REQUIRED ACTION>
Go through the entries one line at a time, and gather every line that has the word "from".

MATERIALS PROVIDED>
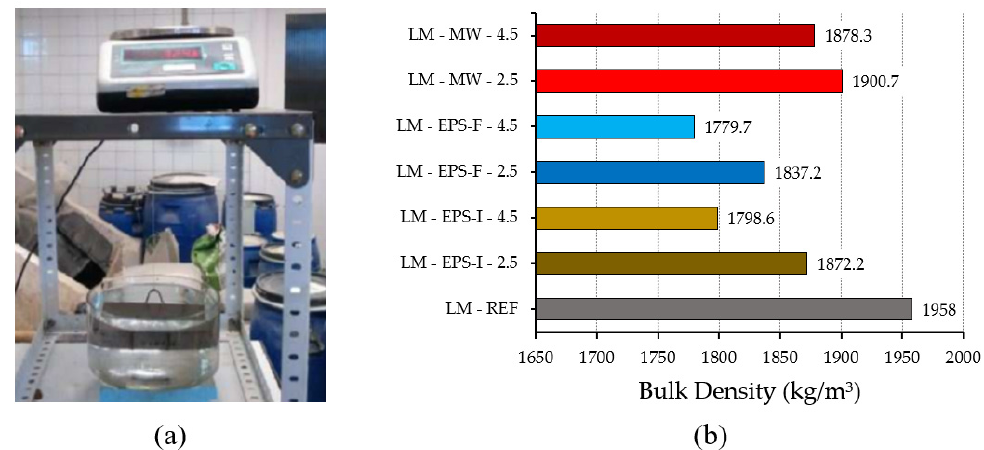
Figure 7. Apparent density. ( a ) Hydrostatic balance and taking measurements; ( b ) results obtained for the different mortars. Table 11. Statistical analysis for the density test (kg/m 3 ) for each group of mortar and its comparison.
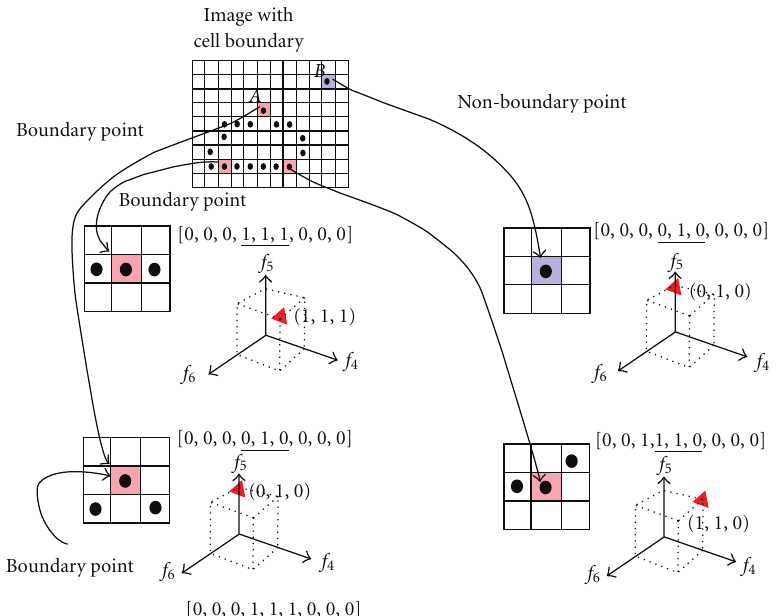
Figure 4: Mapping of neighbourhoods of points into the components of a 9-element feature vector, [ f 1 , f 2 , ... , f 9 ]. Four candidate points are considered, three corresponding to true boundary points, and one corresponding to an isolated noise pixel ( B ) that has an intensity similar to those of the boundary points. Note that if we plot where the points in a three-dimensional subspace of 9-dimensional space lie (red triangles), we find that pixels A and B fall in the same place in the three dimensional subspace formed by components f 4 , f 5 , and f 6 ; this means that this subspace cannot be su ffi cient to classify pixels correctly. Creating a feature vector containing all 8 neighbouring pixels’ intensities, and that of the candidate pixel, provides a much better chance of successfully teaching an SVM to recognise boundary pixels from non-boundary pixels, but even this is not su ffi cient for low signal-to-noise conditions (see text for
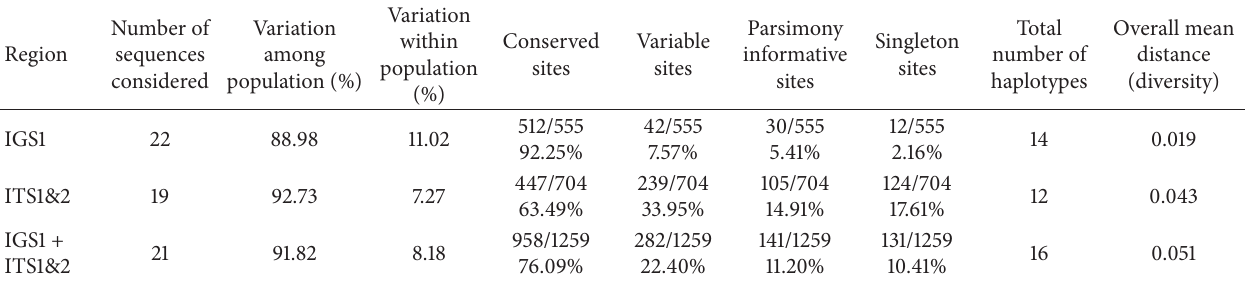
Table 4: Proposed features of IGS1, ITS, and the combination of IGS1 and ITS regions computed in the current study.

...

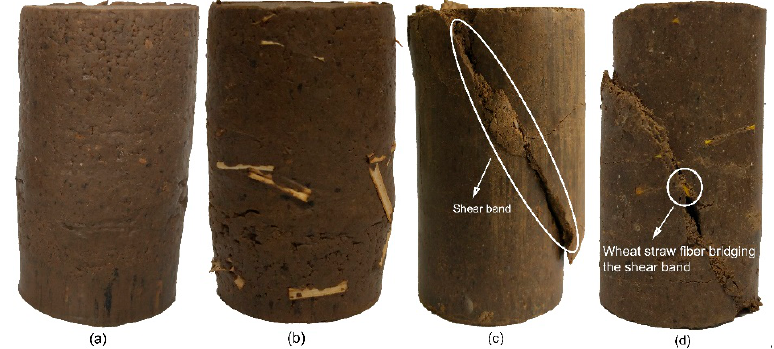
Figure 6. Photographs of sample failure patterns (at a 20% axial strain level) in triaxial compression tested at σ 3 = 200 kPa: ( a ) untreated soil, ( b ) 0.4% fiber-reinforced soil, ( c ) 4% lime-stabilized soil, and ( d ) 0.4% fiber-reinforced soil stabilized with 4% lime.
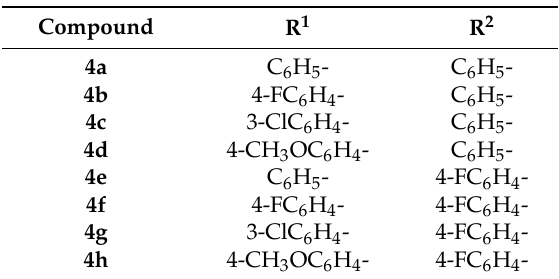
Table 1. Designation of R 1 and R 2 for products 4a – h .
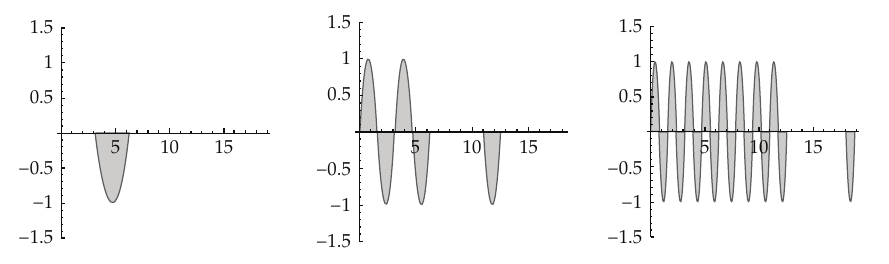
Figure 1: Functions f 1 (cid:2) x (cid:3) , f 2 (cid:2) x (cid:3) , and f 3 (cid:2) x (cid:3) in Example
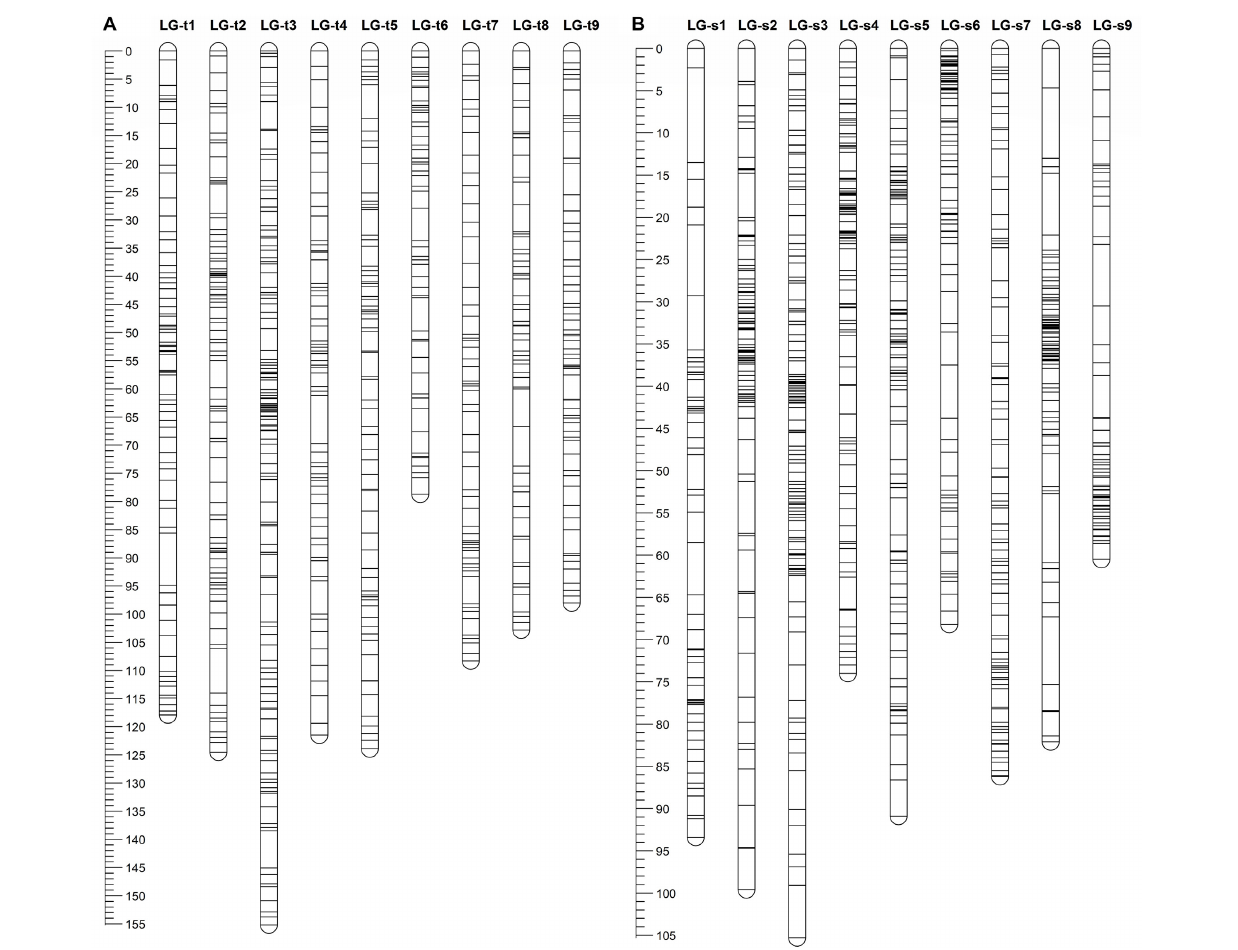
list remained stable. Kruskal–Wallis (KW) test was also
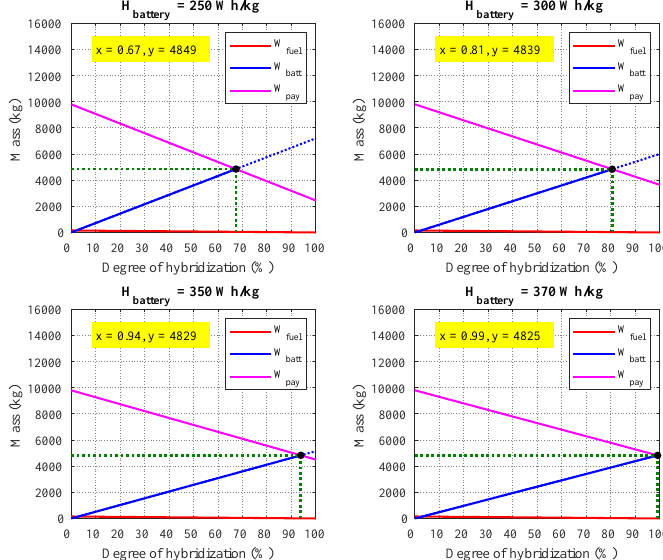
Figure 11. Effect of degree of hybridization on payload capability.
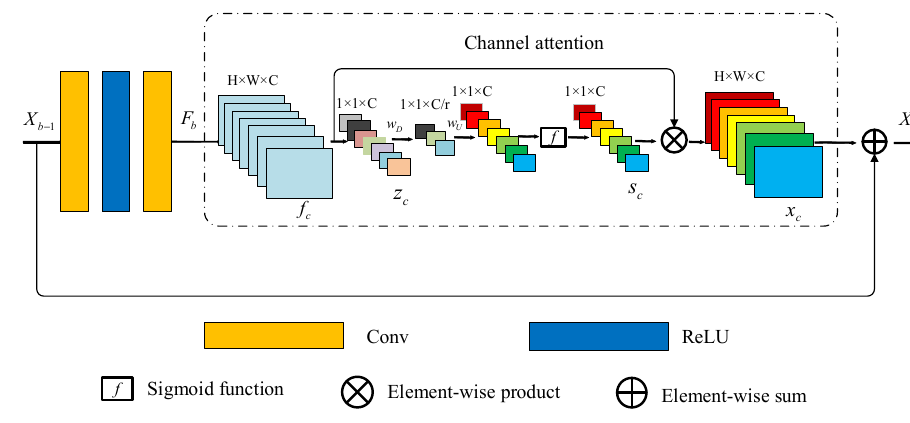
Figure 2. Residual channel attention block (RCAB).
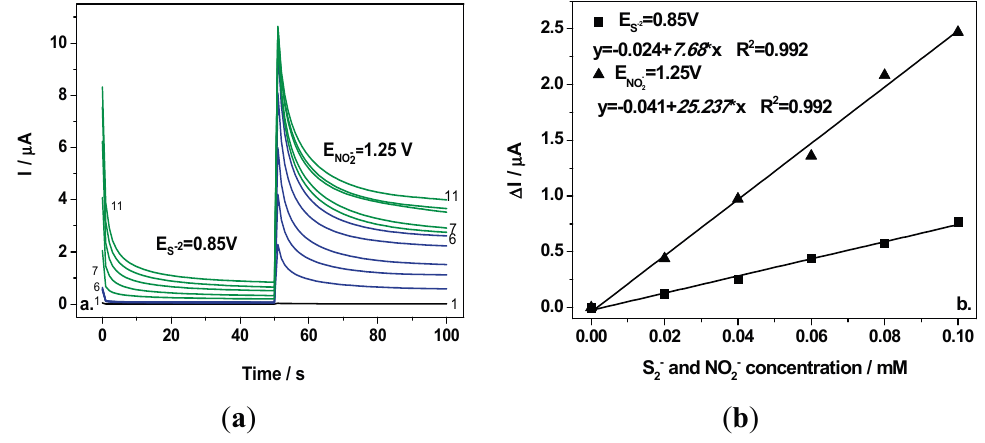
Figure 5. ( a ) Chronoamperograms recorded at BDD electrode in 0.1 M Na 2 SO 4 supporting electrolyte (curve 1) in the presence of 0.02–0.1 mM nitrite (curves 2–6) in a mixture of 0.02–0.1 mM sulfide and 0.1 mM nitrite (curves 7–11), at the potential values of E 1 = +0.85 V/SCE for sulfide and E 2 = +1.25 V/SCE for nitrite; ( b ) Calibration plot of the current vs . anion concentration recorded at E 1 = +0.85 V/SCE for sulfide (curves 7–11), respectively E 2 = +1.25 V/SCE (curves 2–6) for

==

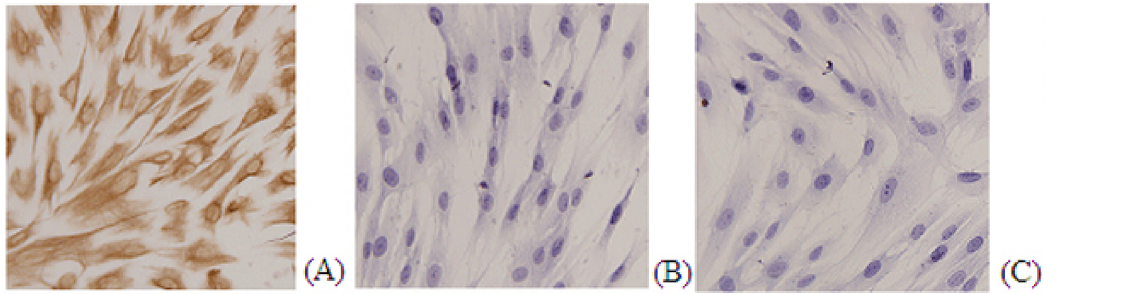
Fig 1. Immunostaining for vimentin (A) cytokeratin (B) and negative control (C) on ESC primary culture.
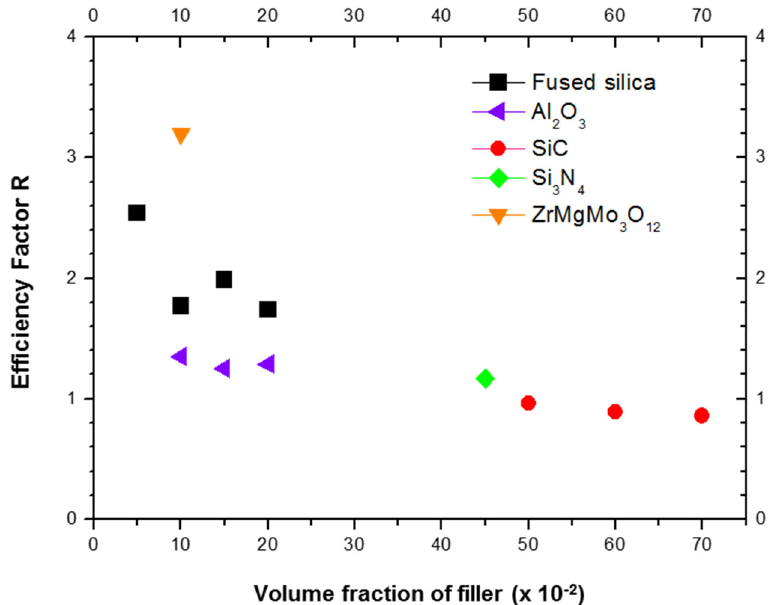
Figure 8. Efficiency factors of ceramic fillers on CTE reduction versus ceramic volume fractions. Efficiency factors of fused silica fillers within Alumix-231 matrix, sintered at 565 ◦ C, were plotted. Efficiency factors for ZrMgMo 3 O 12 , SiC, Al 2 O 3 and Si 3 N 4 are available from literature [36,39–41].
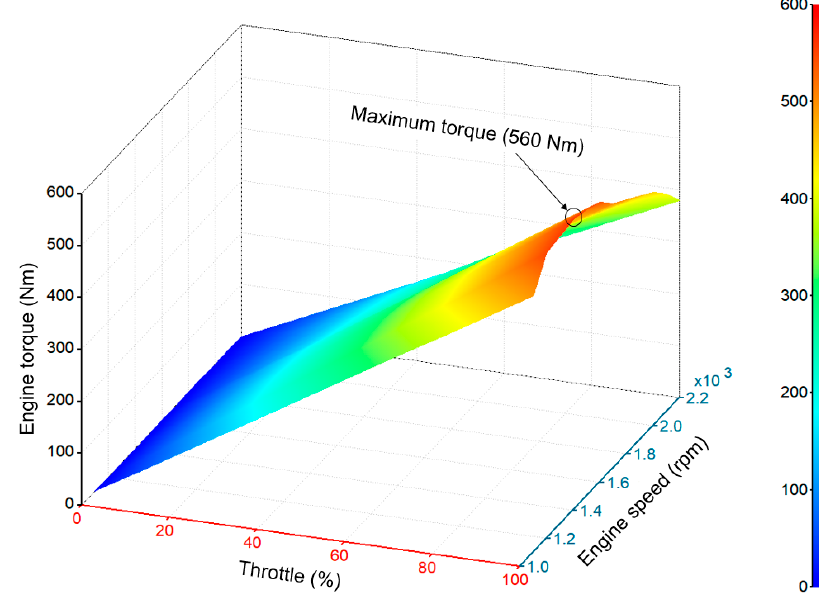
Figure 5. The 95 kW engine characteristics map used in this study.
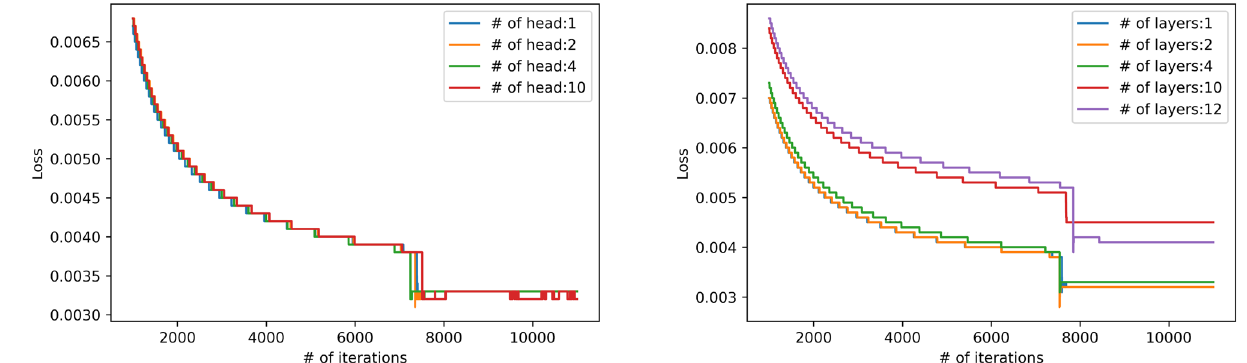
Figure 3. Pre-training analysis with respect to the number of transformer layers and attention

SOLVED PROBLEM>
Figure 4: Mapping of neighbourhoods of points into the components of a 9-element feature vector, [ f 1 , f 2 , ... , f 9 ]. Four candidate points are considered, three corresponding to true boundary points, and one corresponding to an isolated noise pixel ( B ) that has an intensity similar to those of the boundary points. Note that if we plot where the points in a three-dimensional subspace of 9-dimensional space lie (red triangles), we find that pixels A and B fall in the same place in the three dimensional subspace formed by components f 4 , f 5 , and f 6 ; this means that this subspace cannot be su ffi cient to classify pixels correctly. Creating a feature vector containing all 8 neighbouring pixels’ intensities, and that of the candidate pixel, provides a much better chance of successfully teaching an SVM to recognise boundary pixels from non-boundary pixels, but even this is not su ffi cient for low signal-to-noise conditions (see text for
Figure 8. Efficiency factors of ceramic fillers on CTE reduction versus ceramic volume fractions. Efficiency factors of fused silica fillers within Alumix-231 matrix, sintered at 565 ◦ C, were plotted. Efficiency factors for ZrMgMo 3 O 12 , SiC, Al 2 O 3 and Si 3 N 4 are available from literature [36,39–41].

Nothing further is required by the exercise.